Égarement

Publié le 19.06.2015

Cher journal,

On pourrait croire que je ne dispose d’aucun sens de l’orientation, mais on passerait à côté d’une vérité plus importante : j’aime beaucoup être perdu. Lorsque je ne retrouve pas mon chemin, sauf à quelques rares occasions où je crains de me retrouver en retard à cause de cela, j’ai le sentiment d’avoir cassé la serrure d’une cellule de prison. Les règles ne s’appliquent plus, et je ne cherche du reste pas à retrouver la bonne direction par des moyens rationnels. Bien au contraire, j’espère bien profiter autant que possible de la situation, et j’entre dans le premier immeuble venu, espérant une double entrée qui me permettra de traverser la ville de façon oblique et faire mentir les plans qui ne voudraient nous laisser comme option que le tracé des rues.

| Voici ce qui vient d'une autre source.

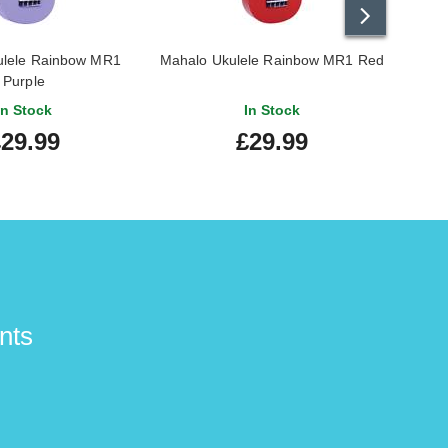
Ann M.
-
30/9/2020
ulele Rainbow MR1
Mahalo Ukulele Rainbow MR1 Red
Mahal
Purple
In Stock
In Stock
29.99
£29.99
Steven M.
-
30/7/2020
David S.
-
6/4/2020
nts
great guitar
Gordon S.
-
9/12/2019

Me perdre en pleine forêt ou au beau milieu d’un paysage inhospitalier, au beau milieu de la nuit, ne me procurerait bien sûr pas le même plaisir; par le passé, une telle infortune m’aurait sans doute plongé dans le désespoir. Sans doute aussi parce que, plongé en pleine nature, les règles qui nous indiquent, comme à chaque figurine du jeu d’échec, de quelle façon nous sommes censés nous déplacer semblent ne pas exister, sont moins évidentes ou nous échappent inexorablement.

De telle sorte que quand j’examine ma conduite avec autant de lucidité que je m’en sens capable, je me rends compte qu’il m’arrive le plus souvent de me perdre volontairement, non sans m’avoir menti à moi-même en premier lieu bien sûr; et je tiens pour certain que tous ceux là que nous connaissons, qui suggèrent en permanence de “prendre un raccourci” en pointant du doigt telle ou telle rue de biais, sont du même parti. Il n’entre aucune paresse dans leur mauvais conseil. Mais les usages sont des choses curieuses, et nous prendrions probablement pour un excentrique, voire un grossier personnage, celui qui proposerait tout de go “Et si nous nous perdions ?”.

Bien sûr, ce n’est jamais qu’un cheap thrill qui, vu d’un oeil un peu tragique, en dit long sur l’ennui de l’existence quotidienne et les ruses qu’il nous faut déployer pour le tromper à l’occasion. Mais sans ignorer cette juste critique, lorsque je m’aperçois que je ne suis pas dans la rue où je pensais déboucher, j’entends mon esprit s’éveiller et accaparer mes yeux pour les poser sur tout ce qu’ils peuvent examiner, plein d’espoir. Souvent, je décide, un peu au hasard, de tenter une direction qui me paraît offrir une chance de me perdre un peu plus; mais alors, lorsque malgré tout je retombe exactement sur ma destination ou sur le bon chemin, l’infime sentiment de satisfaction qu’on éprouve bien naturellement devant un hasard heureux ne pèse pas grand chose au regard de l’explorateur déçu qui, tristement, relâche les commandes, et retourne dans son grenier, et laisse mes jambes reprendre leur course automatique.